I think playing with the quality of videos won't get us far. Most videos are downloaded in VP9 encoded <300p versions already and re-encoding them would be an enormous task.

I take this back. About half of the videos are in VP8 and would benefit from encoding them in VP9. Are we powerful enough to handle that? Encoding hundreds of GBs of videos?

kelson42 commented 1 year ago

I think playing with the quality of videos won't get us far. Most videos are downloaded in VP9 encoded <300p versions already and re-encoding them would be an enormous task.

I take this back. About half of the videos are in VP8 and would benefit from encoding them in VP9. Are we powerful enough to handle that? Encoding hundreds of GBs of videos?

Interesting challenge. But we would do that only once per file... Worth the challenge. If they are in thumb format, this is not that much data.

A compromise might be to trunk after a certain time and display a simple message. Something like "We had to trunc this video because it was too long. Full version is available online".

uriesk commented 1 year ago

Choosing the right codec is a challenge in itself. Picked a random one. Available sources:

image

mwoffliner did choose the VP8 160p.webm one. The Lowest Bandwidth option is a VP9 120p.vp9.webm. But the VP9 that is the closest in the resolution to the VP8 is 180p.vp9.webm

Filesizes are: 4,3M USA_Sniper_School.ogv.120p.vp9.webm 4,6M USA_Sniper_School.ogv.160p.webm 6,1M USA_Sniper_School.ogv.180p.vp9.webm

And it's the same with most VP8 videos in the list. They are most of the time the second-smallest option (by resolution) with the one below and the one above being VP9, each one with about 10% size difference.

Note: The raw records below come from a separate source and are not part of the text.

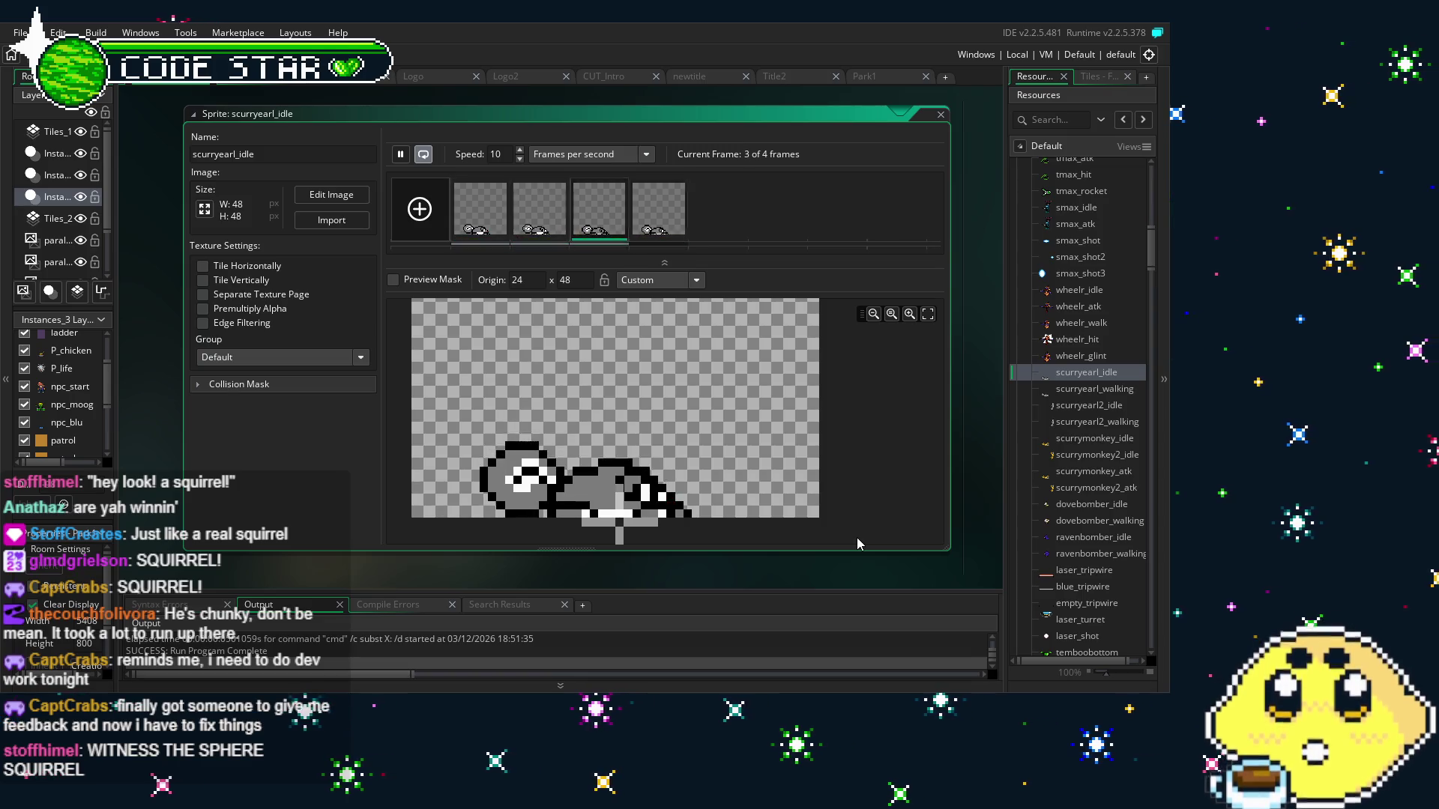
{"action": "left_click", "coordinate": [400, 154]}
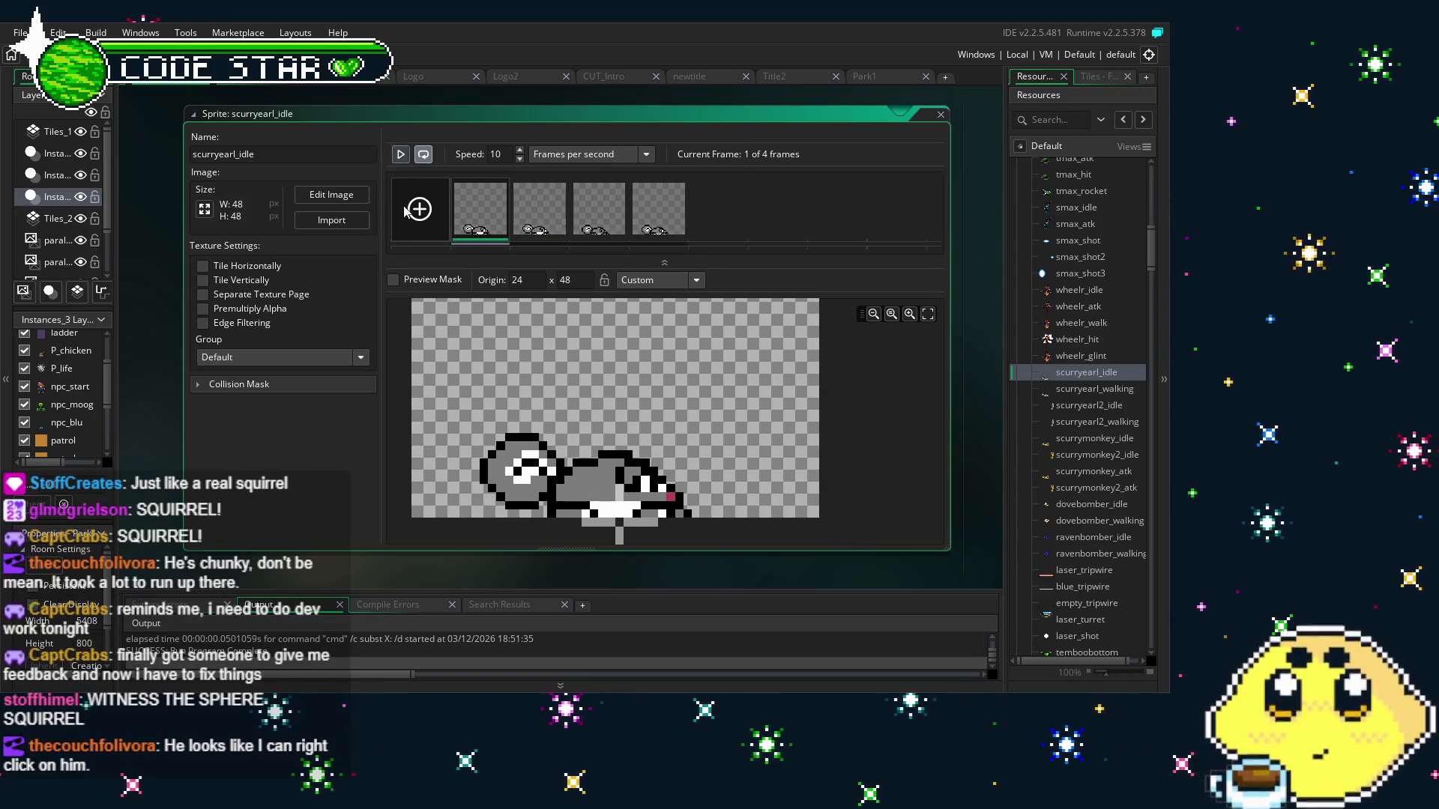
Collapse the Enemy sprites folder and reopen the enemy04 object
{"action": "scroll", "coordinate": [1124, 510], "scroll_direction": "down", "scroll_amount": 15}
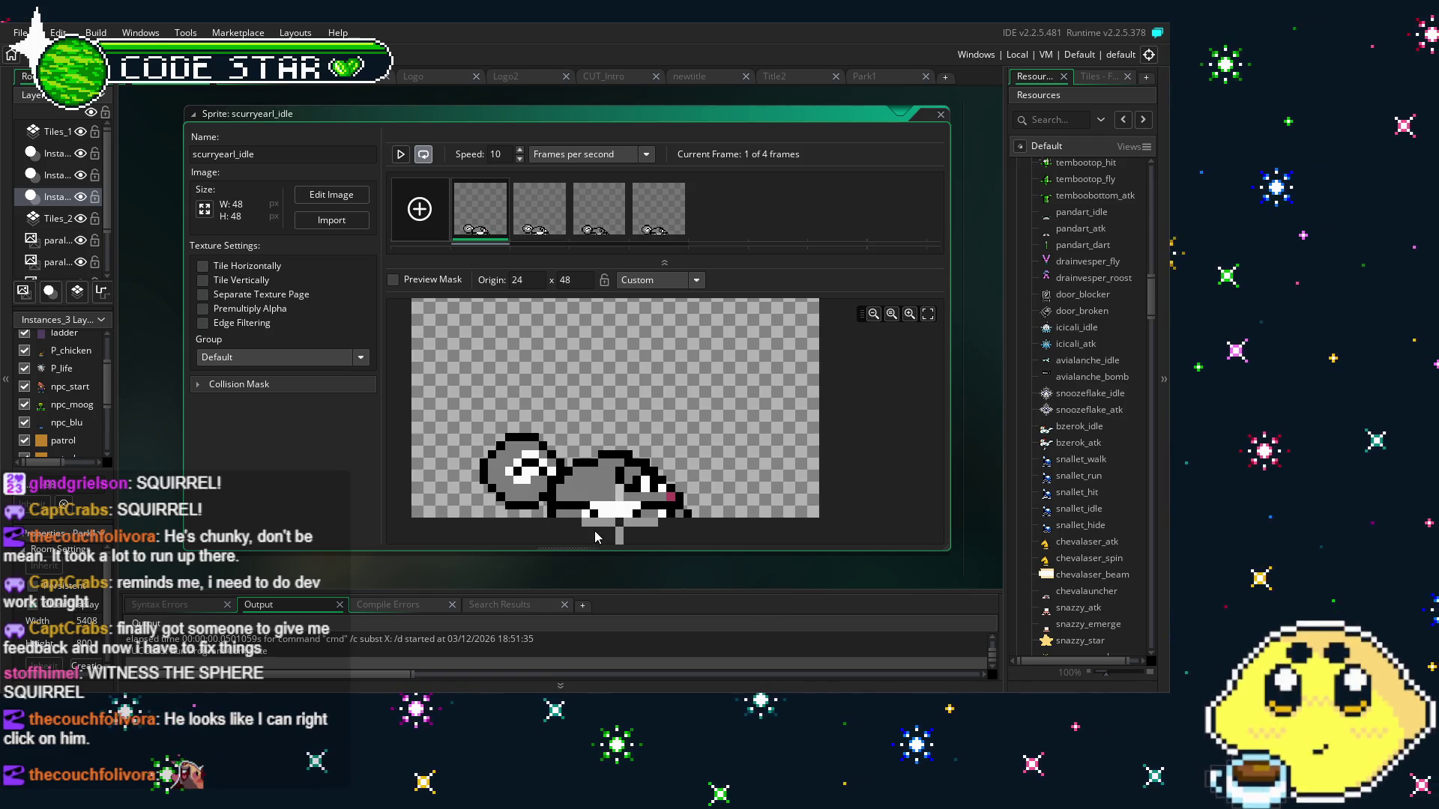
{"action": "scroll", "coordinate": [1054, 493], "scroll_direction": "down", "scroll_amount": 3}
{"action": "scroll", "coordinate": [1054, 493], "scroll_direction": "down", "scroll_amount": 6}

We could make mwoffliner always choose the Lowest Bandwidth option.

uriesk commented 1 year ago

For this one, which is a different kind of element, mwoffliner choose the 240p.vp9.webm, while the available sizes are:

140K    Salt_Bae.webm.120p.vp9.webm
260K    Salt_Bae.webm.240p.vp9.webm
224K    Salt_Bae.webm.240p.webm

It's interesting that Wikimedia is encoding the VP9 with higher bitrates than the VP8.

uriesk commented 1 year ago

The bitrate is in the source element as data-bandwidth and the duration is in the video element as data-durationhint. so we actually know the filesize already from the html. Same for audio files.

I think this will be far easier than i imagined it to be.

holta commented 1 year ago

A compromise might be to [truncate] after a certain time and display a simple message. Something like "We had to [truncate] this video because it was too long. Full version is available online".

Educators will be horrified but yes. Until WMF provides us a feed of (ALMOST ANY!) statistics about video usage / quality / importance — this 1st order strategy (chop, chop, chop) might in fact work decently, at least initially.

(Whereas in future years, video highlights [salient video clips auto-extracted from longer longer video reels] might also be auto-identified & auto-extracted [e.g. if we're able to work with an experienced video mass-production house?] building on WMF stats, pointing towards which videos are truly more valuable.)

holta commented 1 year ago

Truncating videos longer than ~60 seconds is one approach:

[truncate] after a certain time

Or, if WMF (Wikipedia Foundation) cannot provide us insightful video stats (can they?), then eliminating videos from articles (pages) with a low rank/score might work well enough, and immediately:

As we already know every article page's rank/score.

BACKGROUND: Every English Wikipedia article (page) has a rank/score calculated based on its: 1) Traffic/usage 2) Wikipedia community's quality rating 3) Wikipedia community's importance rating

stale[bot] commented 1 year ago

This issue has been automatically marked as stale because it has not had recent activity. It will be now be reviewed manually. Thank you for your contributions.